Welches enorme Potential Brennstoffzellen haben, unterstreicht auch das Projekt SkalTABs (skalierbares Thermomanagement und Antriebsstrang für Brennstoffzellen-Nutzfahrzeuge). In dem vom deutschen Bundesministerium für Wirtschaft und Energie geförderten Forschungsprojekt arbeiteten mit der Rheinisch-Westfälischen Technischen Hochschule Aachen (RWTH) neben Infineon, GreenIng, AVL LIST und MACCON auch Pankl Turbosystems zusammen.

Das Ziel war es, für mittelständische Unternehmen und Fahrzeughersteller mit kleineren Stückzahlen einen Baukasten für verschiedene Leistungsstufen eigener Brennstoffzellensysteme zu erforschen: “Selbstverständlich war auch unser gemeinsam mit LCM entwickeltes FCAS mit an Bord”, sagt Krachler. Weitere Förderprojekte für Antriebssysteme im Megawatt-Bereich werden gerade vorbereitet.

Award für LCM mit Signalwirkung

Dass LCM und Pankl Turbosystems für ihr Projekt mit dem OVE Innovation Award ausgezeichnet werden, hat für Hoffelner Signalwirkung. Gerade bei nicht-fossilen Antriebtechnologien sei Reichweite das entscheidende Kriterium: “Reichweite ist immer eine Frage der Effizienz. Je effizienter Antriebsysteme arbeiten, desto mehr Reichweite ist möglich. Mit der Zusammenarbeit am FCAS haben wir die Grenzen des Möglichen gemeinsam ein wenig verschoben”, sagen Hoffelner und Krachler.
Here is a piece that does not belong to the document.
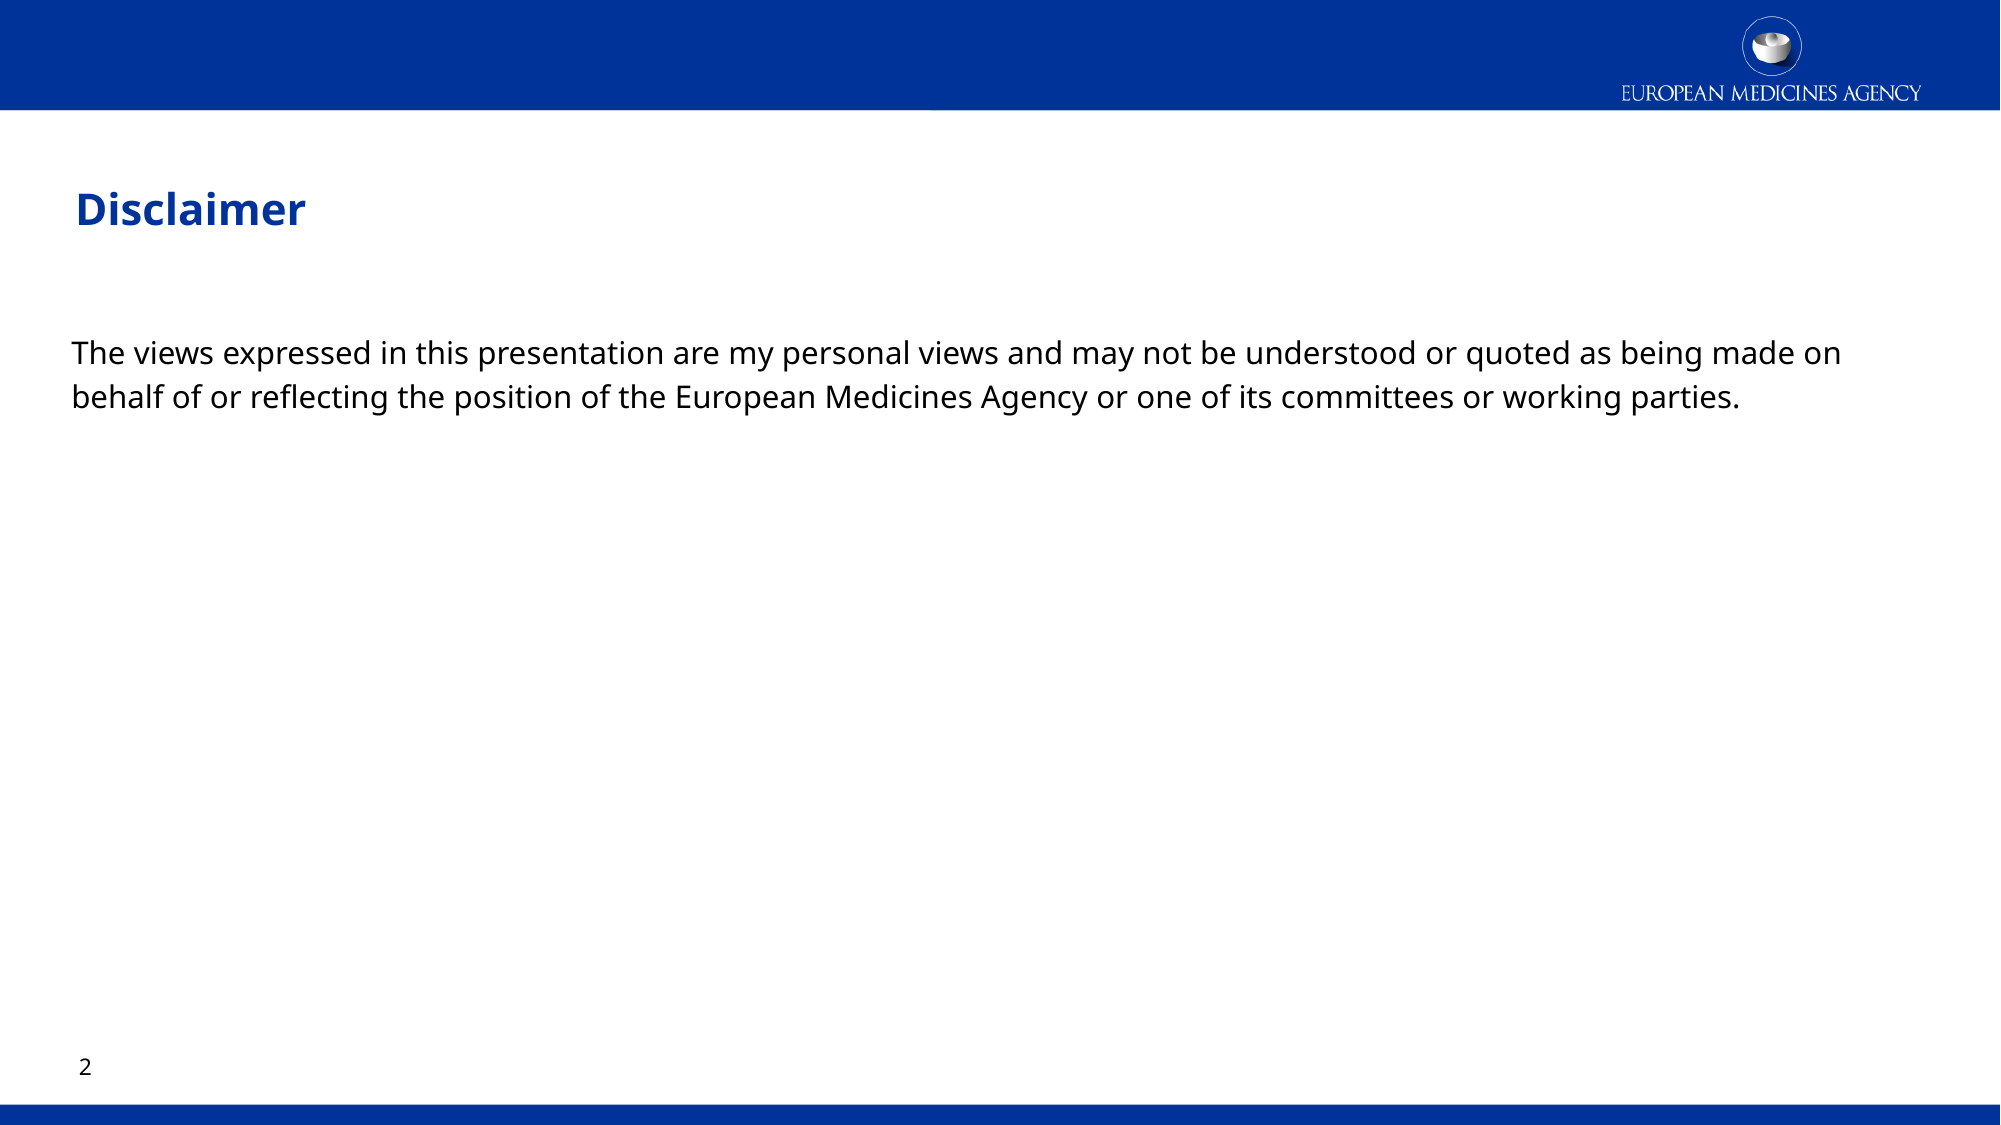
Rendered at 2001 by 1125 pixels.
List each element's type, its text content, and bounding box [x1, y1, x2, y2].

Bernhard Jakoby, OVE-Juryvorsitzender und Vorstand des Instituts für Mikroelektronik und Mikrosensorik an der Linzer Johannes Kepler Universität (JKU), begründet die Entscheidung LCM zu prämieren wie folgt: “Das ausgezeichnete Projekt zeigt wieder einmal, dass es in Österreich gelingt, innovative Technologien aus der Forschung in die Praxis zu bringen und am Weltmarkt zu etablieren.”